IDXChannel - Indeks Harga Saham Gabungan (IHSG) hari ini berpotensi bergerak dengan kecenderungan beragam sepanjang perdagangan. Pergerakan indeks akan berada di kisaran 6.700-6.830.
Pengamat pasar modal sekaligus Founder WH Project, William Hartanto mengatakan bahwa terkonfirmasi tekanan jual yang kuat, IHSG melemah kembali dan signifikan dengan persentase pelemahan mencapai 1 persen.
“Secara teknikal, pelemahan IHSG pada perdagangan kemarin mengkonfirmasi ulasan kami sebelumnya, bahwa IHSG yang menguat 2 hari sebelumnya hanyalah penutupan gap pada 6.830,” ujar William dalam risetnya, Kamis (20/2/2025).
Menurut William, pada hari berikutnya terjadi penguatan yang terbatas dan dimanfaatkan untuk profit taking oleh pelaku pasar yang mengincar momentum jangka pendek.

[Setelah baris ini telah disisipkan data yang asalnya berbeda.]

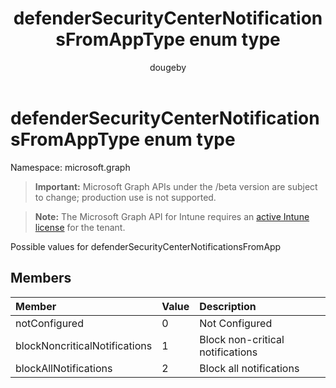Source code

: ﻿---
title: "defenderSecurityCenterNotificationsFromAppType enum type"
description: "Possible values for defenderSecurityCenterNotificationsFromApp"
author: "dougeby"
localization_priority: Normal
ms.prod: "intune"
doc_type: enumPageType
---

# defenderSecurityCenterNotificationsFromAppType enum type

Namespace: microsoft.graph

> **Important:** Microsoft Graph APIs under the /beta version are subject to change; production use is not supported.

> **Note:** The Microsoft Graph API for Intune requires an [active Intune license](https://go.microsoft.com/fwlink/?linkid=839381) for the tenant.

Possible values for defenderSecurityCenterNotificationsFromApp

## Members

| Member                        | Value | Description                      |
| :---------------------------- | :---- | :------------------------------- |
| notConfigured                 | 0     | Not Configured                   |
| blockNoncriticalNotifications | 1     | Block non-critical notifications |
| blockAllNotifications         | 2     | Block all notifications          |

Tren IHSG masih melemah.
Saham-saham yang menjadi laggards IHSG pada perdagangan hari sebelumnya adalah BMRI BBCA BBRI AMMN AMRT sedangkan saham-saham yang menjadi leaders adalah TPIA DCII BRMS STTP GOTO.
Secara analisis teknikal, IHSG melemah kembali setelah selesai penutupan gap pada 6.830. “Tren IHSG masih melemah sejauh ini,” tutur William.
Posisi Candlestick IHSG membentuk candlestick evening star, ini adalah bearish pattern yang mengarah pada pelemahan lanjutan.
Berikut beberapa saham yang direkomendasikan secara teknikal.
EMTK, buy, support 615, resistance 655.
Pengujian resistance pada 655, namun tren menguat disertai dengan daya beli yang tinggi sehingga berpotensi breakout.
MDKA, buy, support 1.730, resistance 1.930.
Pergerakan harga membentuk pola cup and handle dengan neckline pada 1.700 (pola telah terkonfirmasi).
ERAA, sell on strength, support 346, resistance 380.
Gagal menembus resistance terdekat sehingga berpotensi melemah kembali.
RAJA, sell on strength, support 3.650, resistance 4.000.
Membentuk resistance pada 4.000, dan pola doji pada perdagangan sebelumnya mengindikasikan jenuh beli.